In the Mexico division, the 10 percent of Parker Hannifin products the division manufactures covers a lot of ground. Carrillo said the division has factories dedicated to the production of grid connectors, hydraulic components, automation parts, instrumentation, seals, filtration, and climate and industrial controls.

All of those are parts that can be used in a variety of different industries, and indeed, Parker Hannifin Mexico manufactures products for many of them. For example, components for the air conditioning systems on cars is an important market for Parker Hannifin Mexico; likewise for the myriad different hydraulics and controls on airplanes and farm equipment.

The division does business with many top-shelf clients, including Playliner, John Deere, Holand, Bombadier, General Motors, and many others.

“We’ve really taken advantage of the plan de maquila,” Carrillo said, referring to the government-sponsored incentives for export manufacturers operating in Mexico.

But as everyone knows, all is not fine and rosy in the world of Mexican manufacturing. China looms large, and its stiff competition has forced many manufacturers operating in Mexico to re-think their strategies. Most of the small ones have simply gone out of business, sold out, in a continuing process of consolidation of which Parker Hannifin Mexico has been on the acquiring end, Carrillo said.
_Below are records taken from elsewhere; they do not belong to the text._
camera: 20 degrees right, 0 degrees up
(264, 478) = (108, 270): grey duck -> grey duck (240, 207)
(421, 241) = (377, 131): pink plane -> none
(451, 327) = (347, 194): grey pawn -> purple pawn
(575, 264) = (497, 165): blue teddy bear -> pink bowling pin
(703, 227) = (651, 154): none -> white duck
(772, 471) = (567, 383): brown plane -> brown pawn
The last few years has seen several acquisitions of competitors that have both helped Parker Hannifin Mexico broaden its product portfolio and helped the small manufacturers acquired to stay in business. The last acquisition was a small industrial tube manufacturer called Mesa, which Parker bought last year. It didn’t have a broad enough line of products to survive in the face of Asian competition, Carrillo said.

Parker Hannifin Mexico is planning on continuing its acquisition-based expansion in the coming years as it attempts to strengthen its position in the market.
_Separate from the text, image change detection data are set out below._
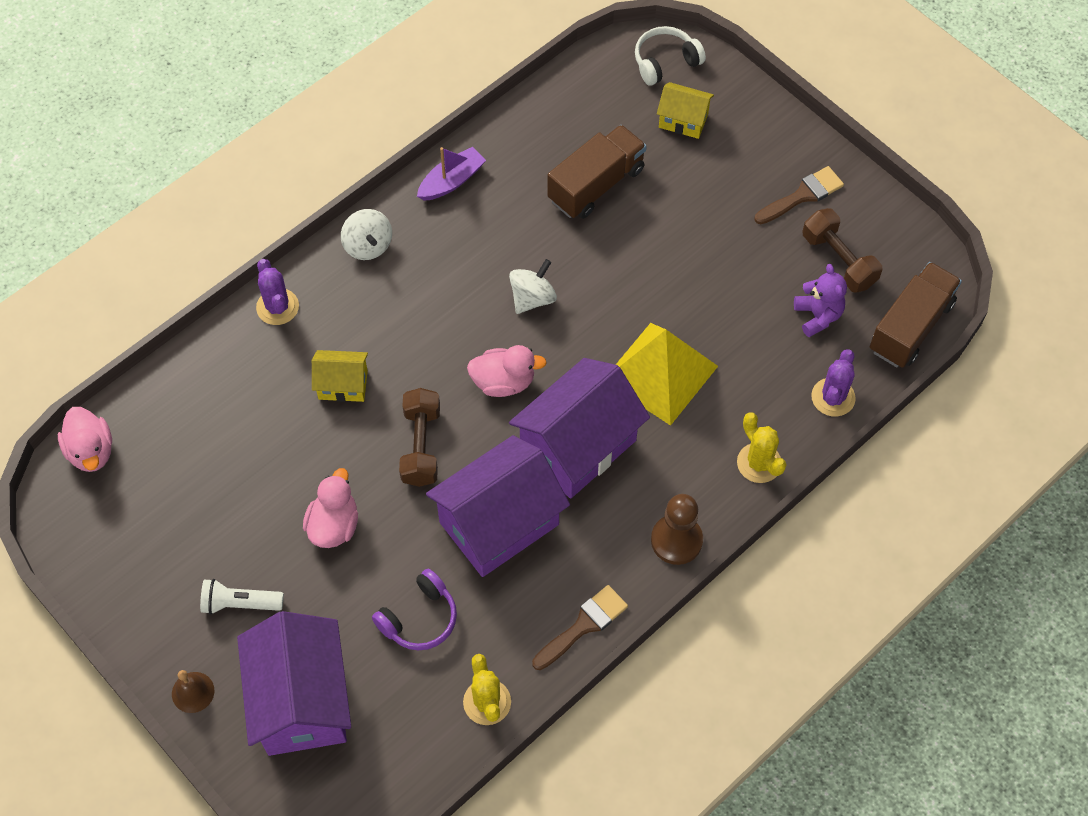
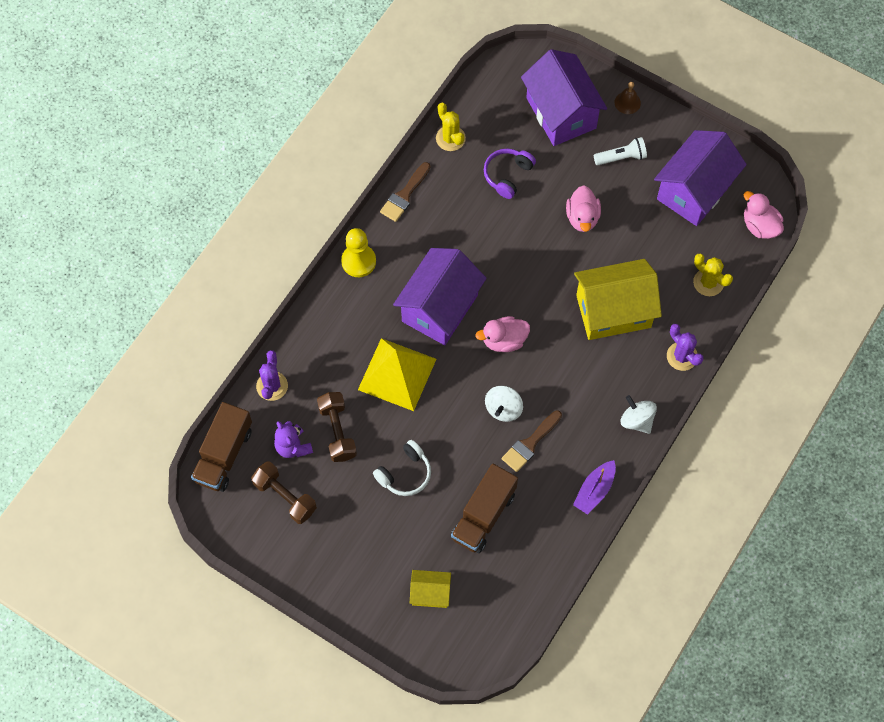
camera: 165 degrees right, 5 degrees up
(343, 385) = (613, 311): yellow house -> yellow house, size x1.99
(421, 446) = (545, 282): brown dumbbell -> brown dumbbell (337, 431)
(499, 523) = (476, 244): purple house -> purple house (694, 191)
(665, 62) = (458, 648): white headphones -> white headphones (405, 473)
(676, 540) = (358, 261): brown pawn -> yellow pawn
(759, 463) = (315, 326): yellow cactus -> yellow cactus (708, 282)
(802, 195) = (322, 547): brown brush -> brown brush (530, 443)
That’s not all the division is doing to keep itself competitive. Along with the acquisitions, Parker Hannifin Mexico is putting itself on a diet and turning to lean manufacturing principles to help it slim down its supply line and offer its customers a more svelte bottom line. Increasingly, the division is also looking abroad to mitigate the effects of Chinese manufacturing on its sales.

Carrillo said the company is trying to start exporting to India, the U.K., Brazil, and China itself, in a bid to diversify its markets. That will also help the company deal with what Carrillo calls the “American recession,” the slowdown in the American economy that is expected to continue.
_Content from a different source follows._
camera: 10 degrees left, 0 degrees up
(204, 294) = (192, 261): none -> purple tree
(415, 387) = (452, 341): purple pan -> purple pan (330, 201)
Selling more isn’t the only way to compete with China and deal with the American slump – Parker Hannifin Mexico also places a strong emphasis on quality assurance. Every one of the company’s 11 plants have the ISO-16000 certification. Also, the company has won awards from its customers, including the Master of Quality Supply award from Fairliner, a boat manufacturer.

The company has ongoing plans for steady investment in upgrading and adapting its plants. Carrillo also sees an opportunity for Parker Hannifin Mexico to enter the transportation industry, targeting its goods to manufactures of trucks and trains.

It’s a long way from where Arthur Parker started, way up north in Ohio with his tiny appliance company. History shows that for modern-day Parker Hannifin, you never know where it might end up.